| name | observability |
| description | Set up and query Superagent's observability stack: OpenTelemetry traces, Prometheus metrics, and Grafana dashboards. TRIGGER when: debugging latency or errors via traces, adding custom metrics, configuring OTel collector, reading Grafana dashboards, or when the user asks "如何查看 trace", "metrics 怎么看", "observability 怎么接入", "add a span to my code". DO NOT TRIGGER when: working on agent logic, model routing, or frontend UI.
|
| origin | learned |
| tags | ["observability","otel","tracing","prometheus","grafana","metrics","logs"] |
Observability
Source: backend/pkg/observe/. Three pillars: traces (OTel), metrics (Prometheus), logs (structured).
Start the Full Stack
make debug
Key Dashboards (Grafana)
- Agent Overview — request rate, p50/p95/p99 latency, error rate per agent
- Tool Calls — invocation counts, latency, retry rate per tool
- Model Routing — requests per model, tokens used, fallback frequency
- Streaming — SSE connection count, event throughput, interrupt rate
Traces (OpenTelemetry)
Every agent invocation creates a root span.
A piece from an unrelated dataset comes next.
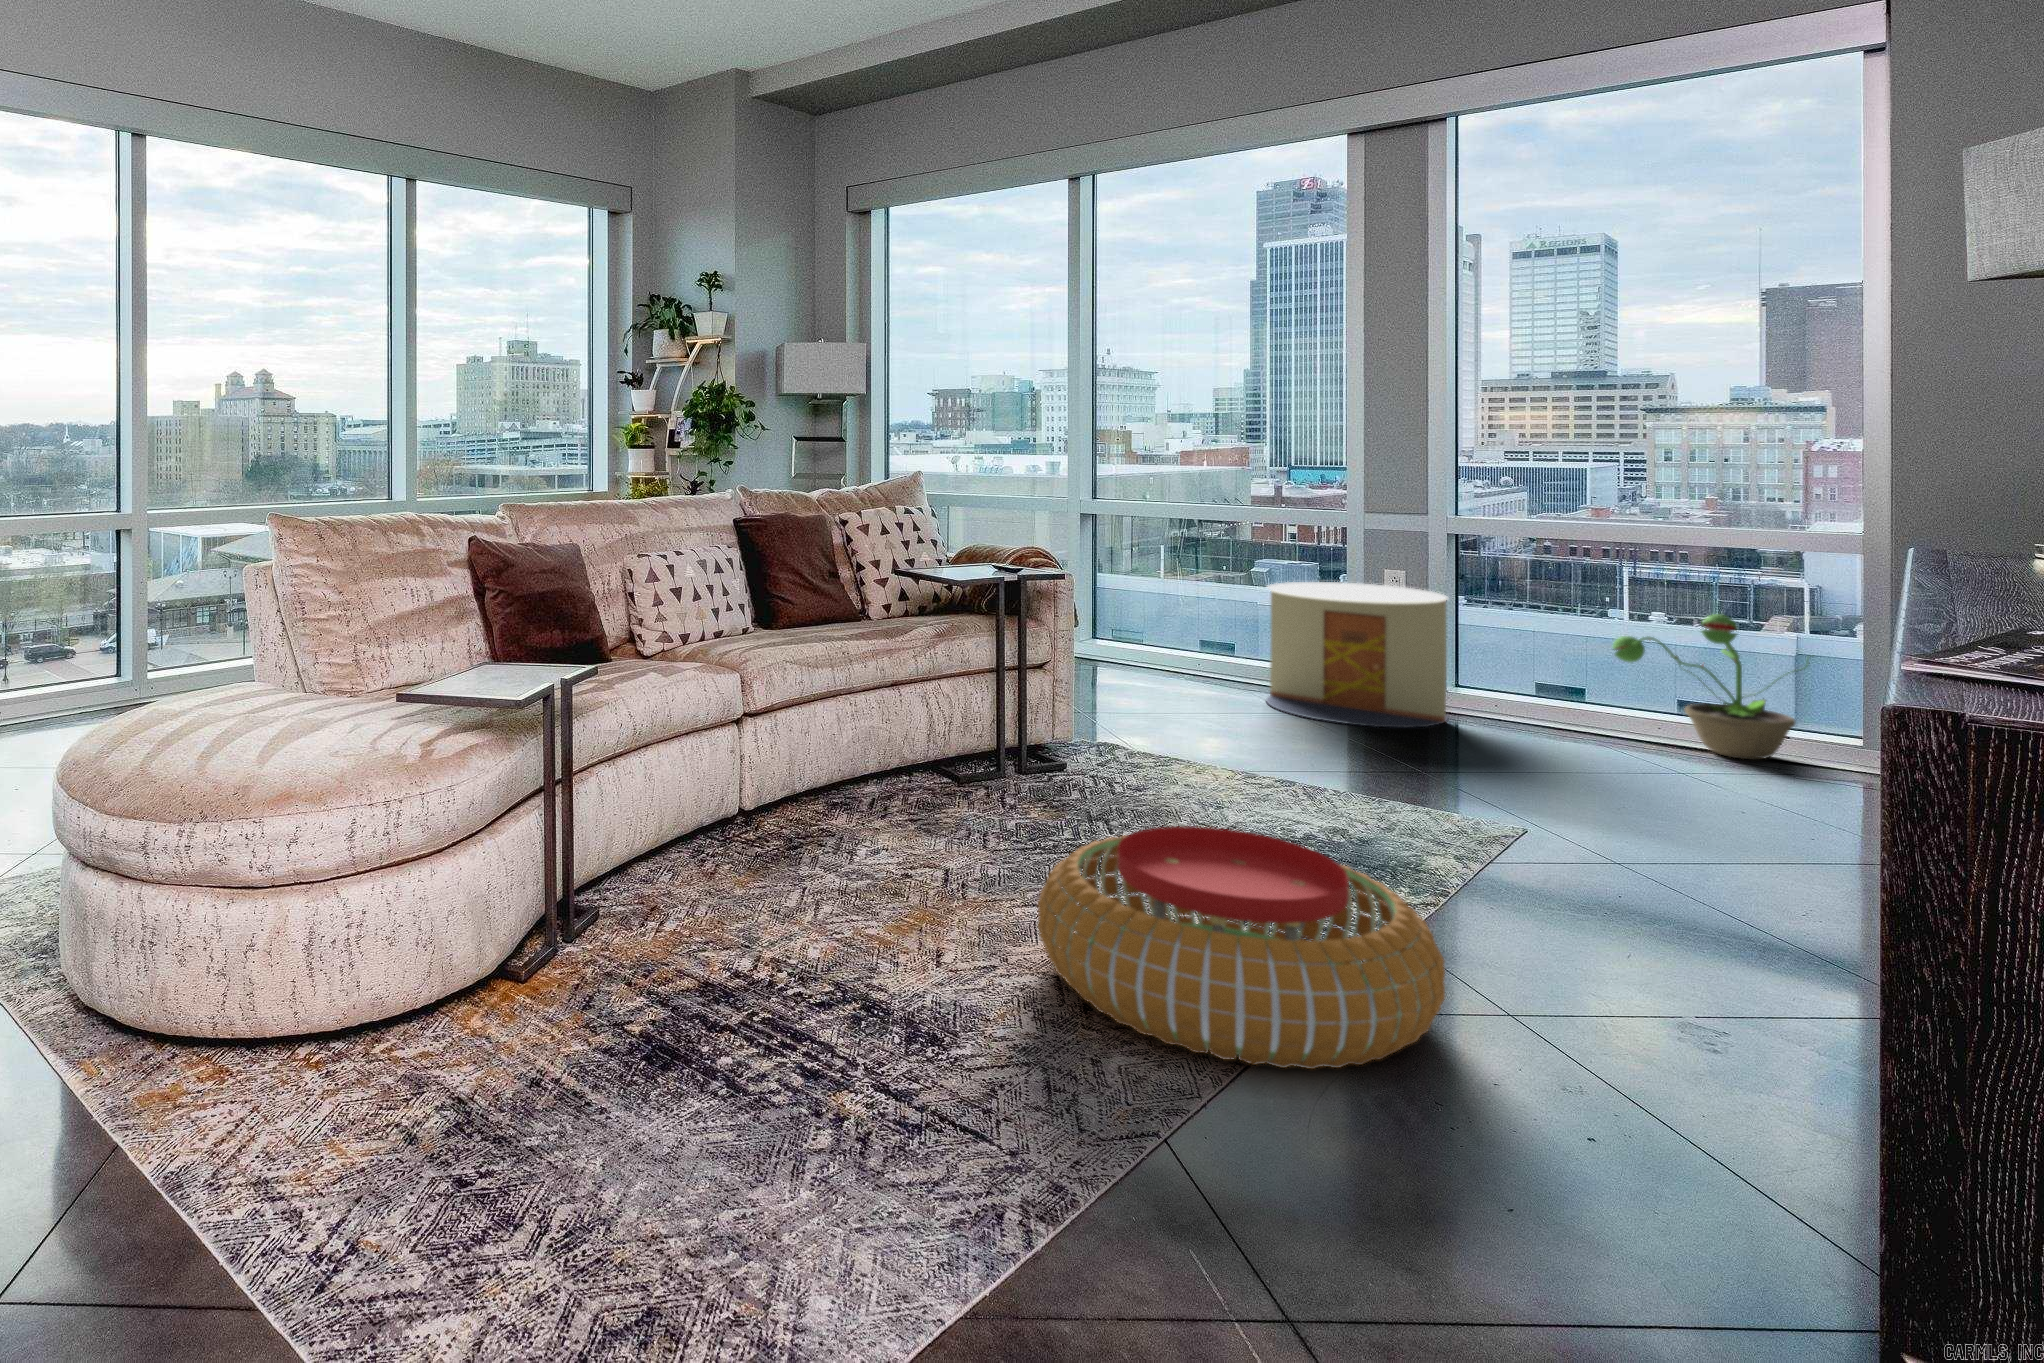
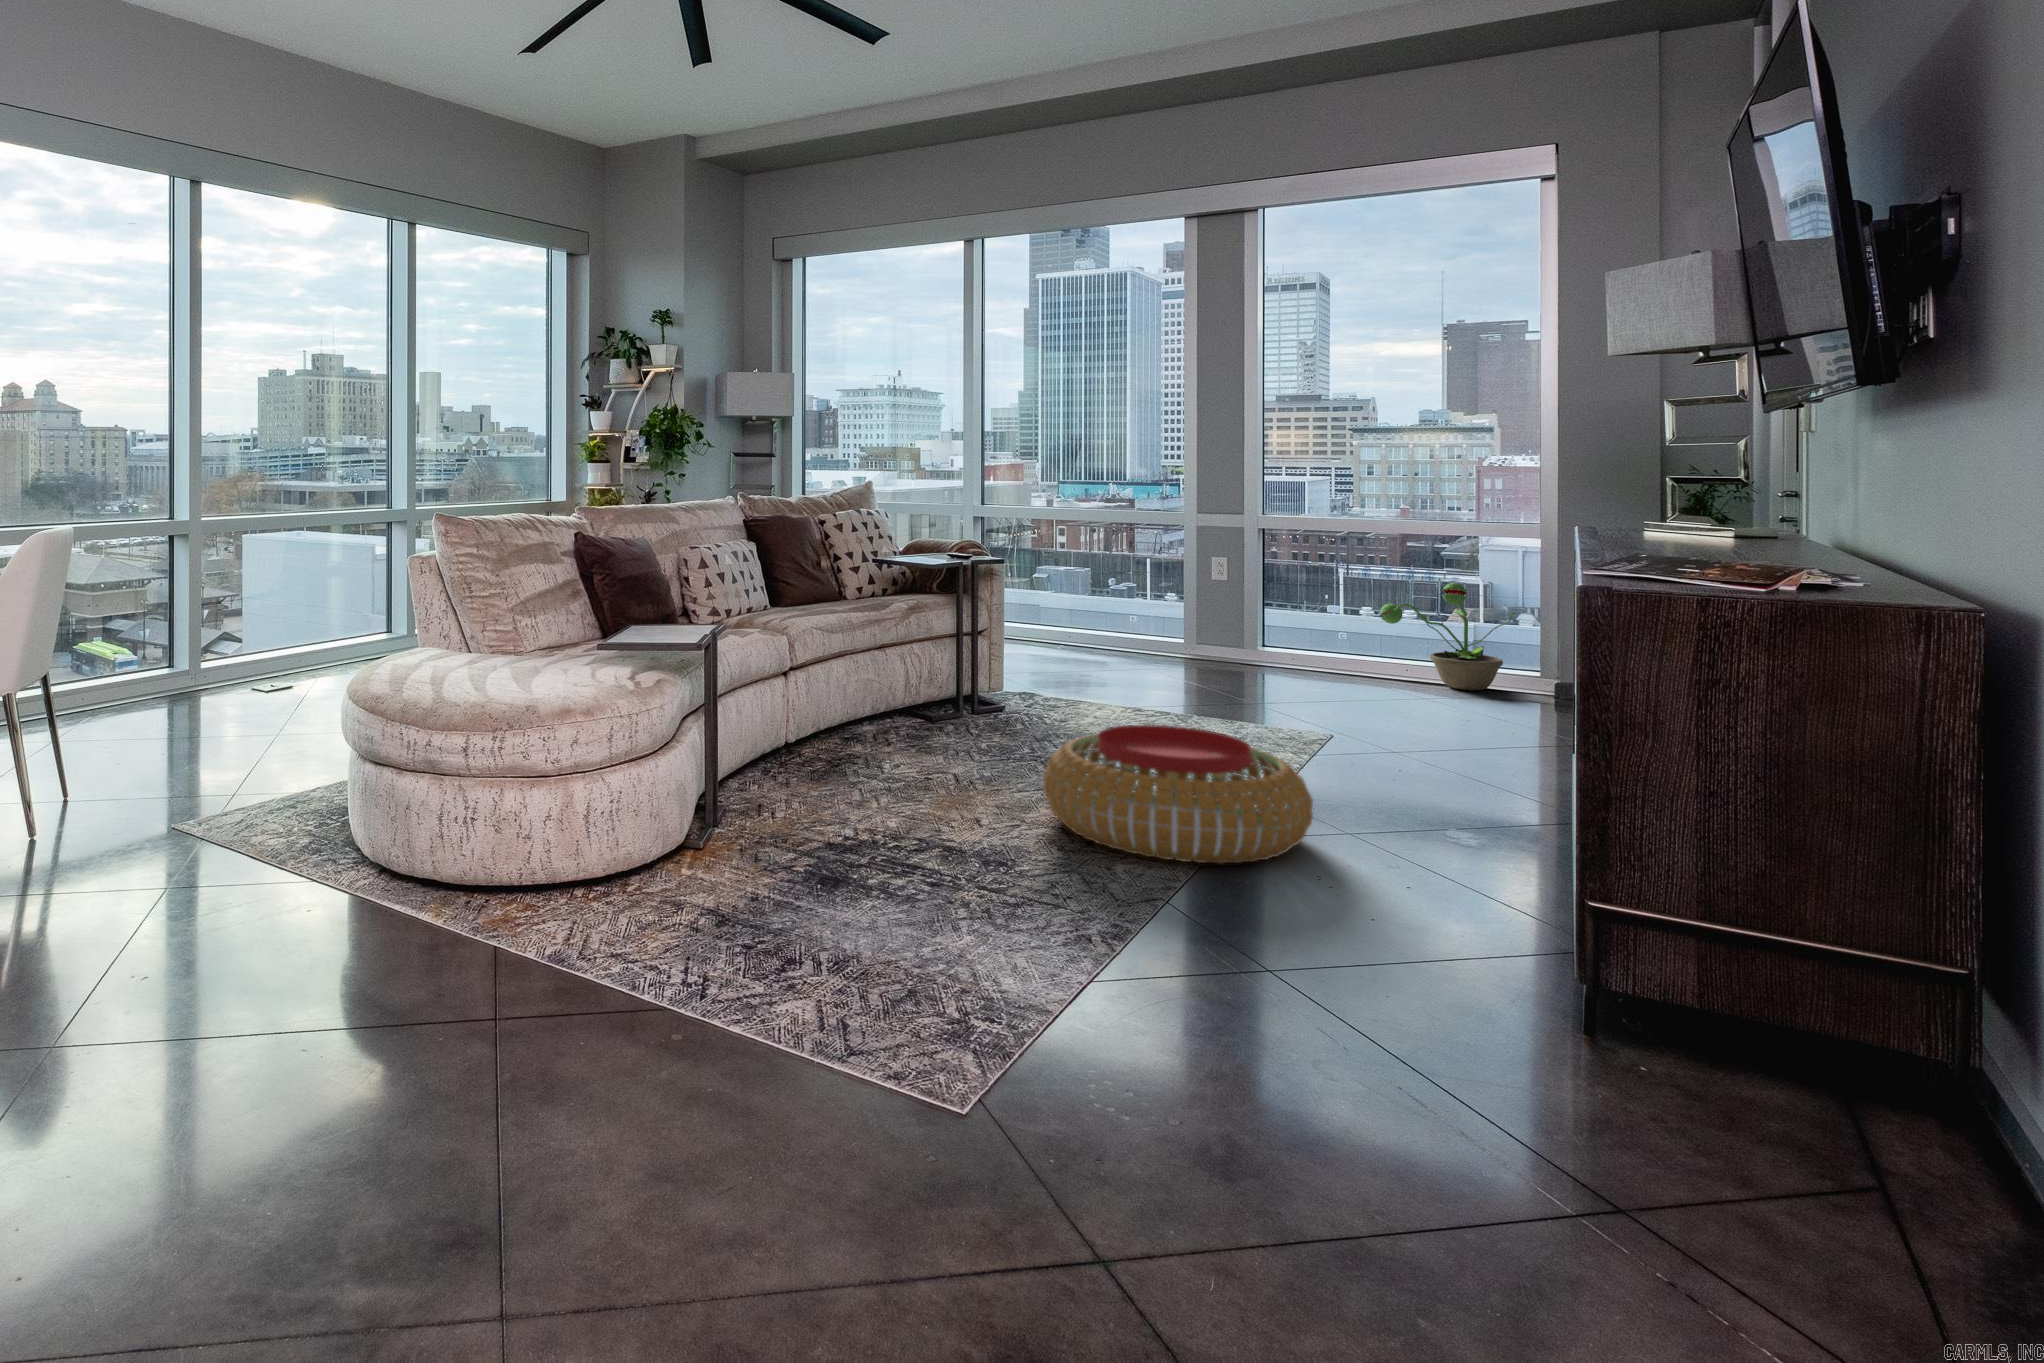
side table: present [1266,582,1448,727] -> none [1130,569,1266,678]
Child spans cover:
- Model calls (with
model, tokens_in, tokens_out attributes)
- Tool calls (with
tool.name, tool.duration_ms)
- Checkpoint save/load
- MCP server calls
Add a Custom Span (Go)
ctx, span := observe.Tracer().Start(ctx, "my.operation",
trace.WithAttributes(
attribute.String("agent.name", agentName),
attribute.Int("items.count", len(items)),
),
)
defer span.End()
if err != nil {
span.RecordError(err)
span.SetStatus(codes.Error, err.Error())
}
Query Traces (Grafana Tempo / Jaeger)
# Find slow agent calls
{service.name="superagent"} | duration > 5s
# Find failed tool calls
{span.name=~"tool.*"} | status=error
Metrics (Prometheus)
Key metrics exposed at /metrics:
| Metric | Type | Labels |
|---|
superagent_requests_total | Counter | agent, status |
superagent_request_duration_seconds | Histogram | agent |
superagent_tool_calls_total | Counter | tool, status |
superagent_model_tokens_total | Counter | model, type (prompt/completion) |
superagent_active_sessions | Gauge | — |
Add a Custom Metric (Go)
var myCounter = observe.MustRegisterCounter("superagent_my_events_total",
"Total my events", []string{"event_type"})
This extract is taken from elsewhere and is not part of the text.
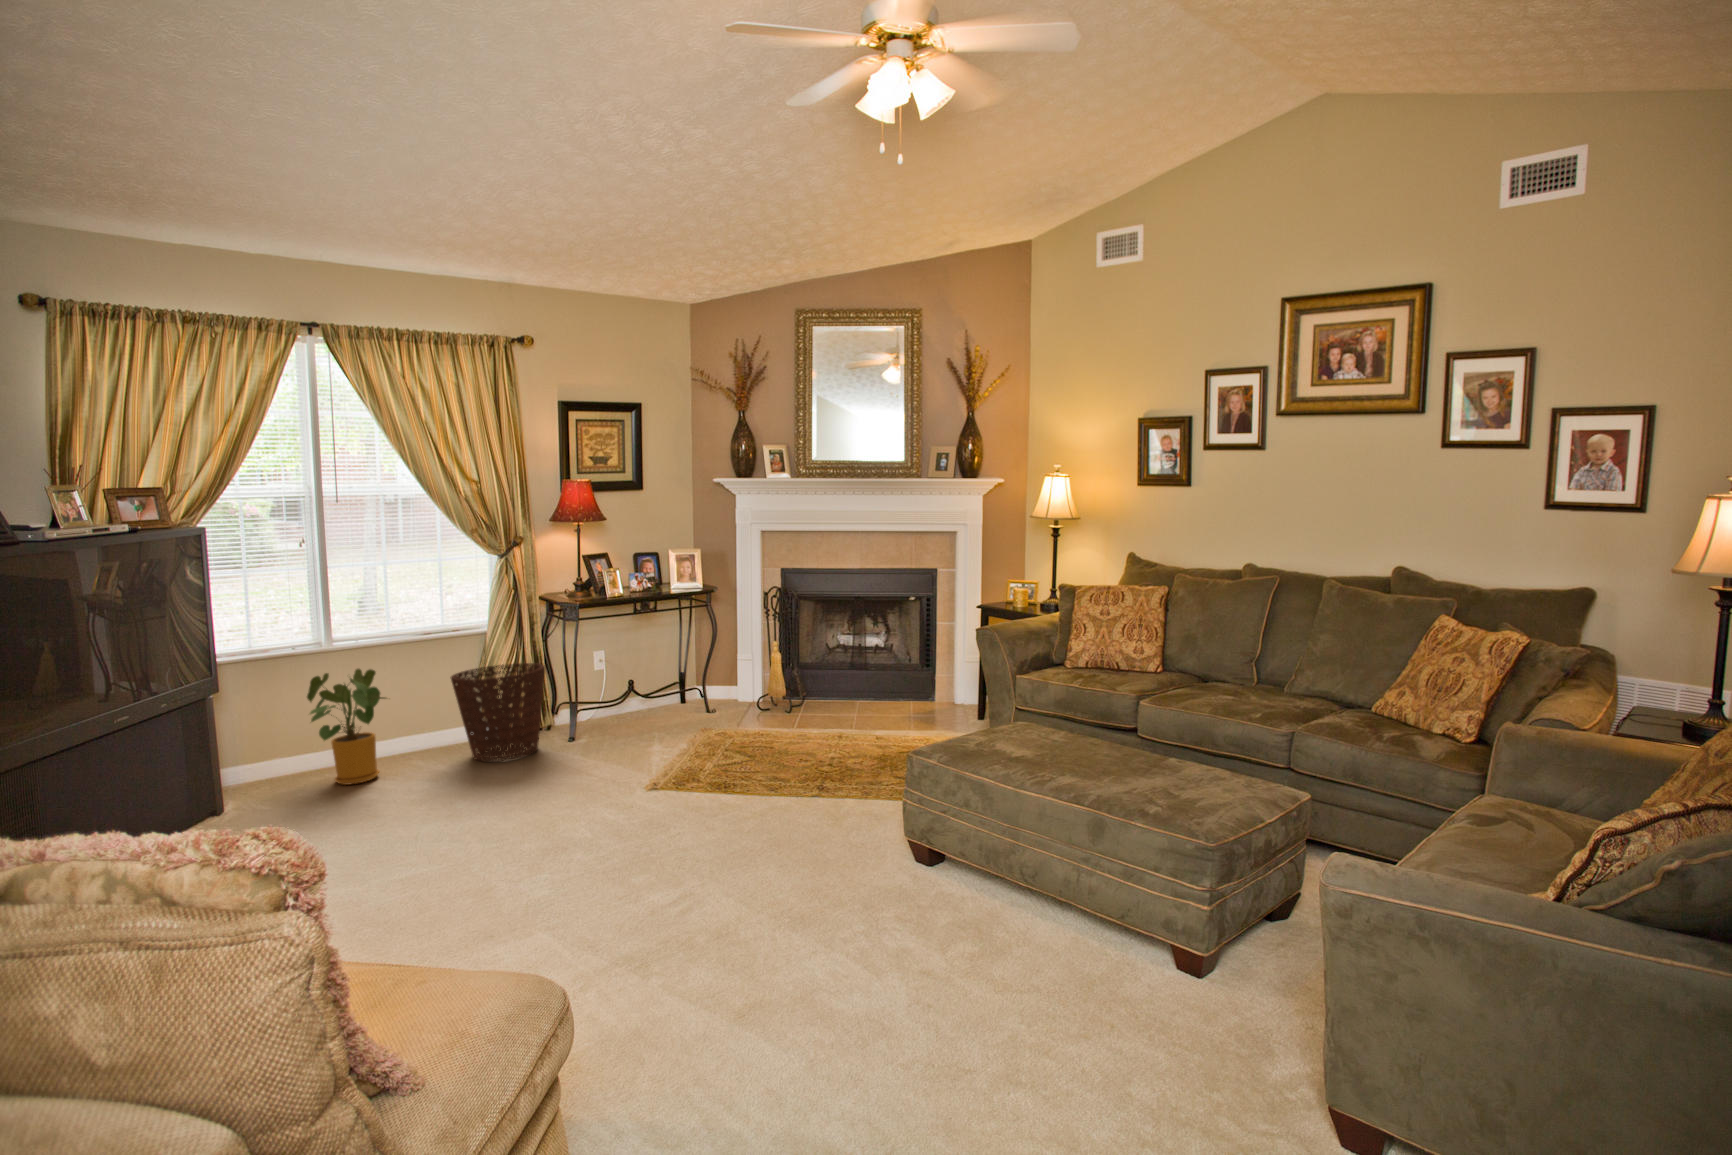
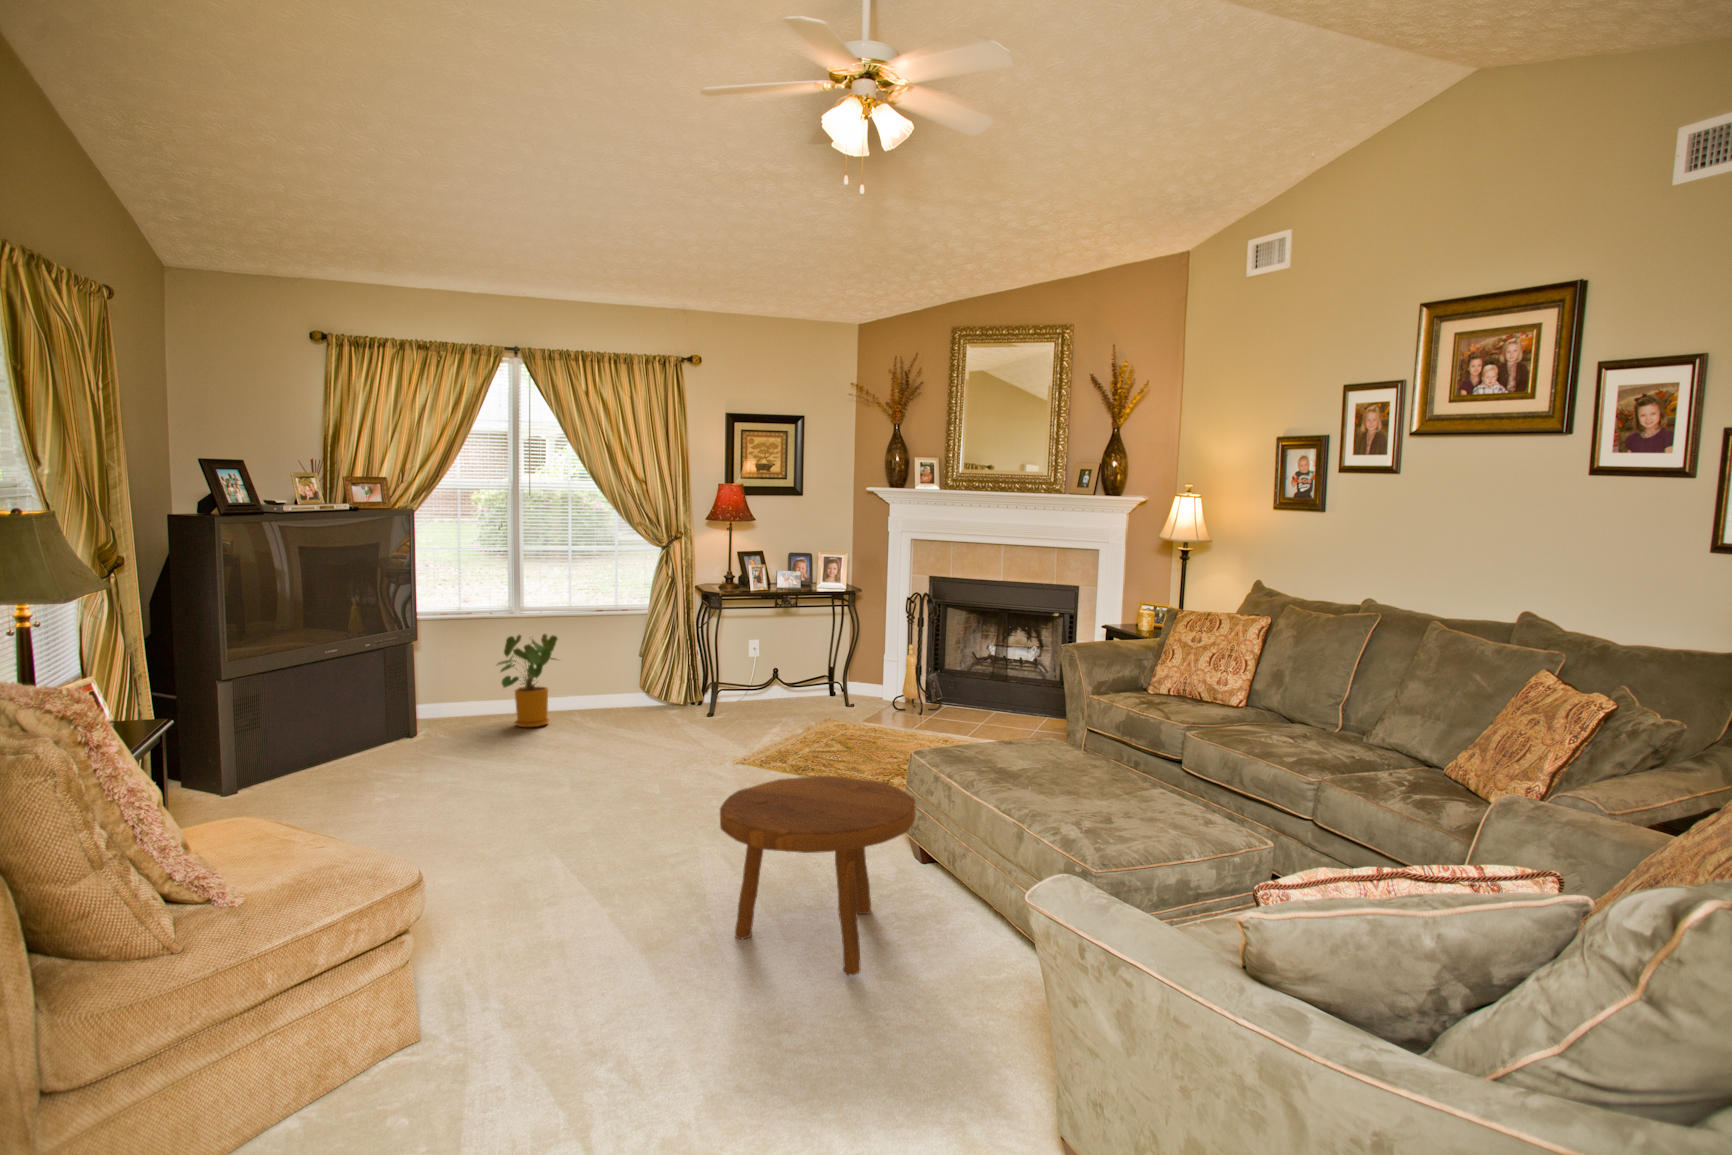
basket: present [450,663,545,762] -> none [611,643,689,725]
footstool: none [773,796,990,1016] -> present [720,776,916,975]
myCounter.WithLabelValues("webhook").Inc()
Structured Logging
log := observe.LoggerFromCtx(ctx)
log.Info("agent started", "agent", name, "session", sessionID)
log.Error("tool failed", "tool", toolName, "error", err)
Log fields auto-correlated to traces via trace_id and span_id.
OTel Collector Config
exporters:
prometheus:
endpoint: "0.0.0.0:8889"
otlp/tempo:
endpoint: "tempo:4317"
loki:
endpoint: "http://loki:3100/loki/api/v1/push"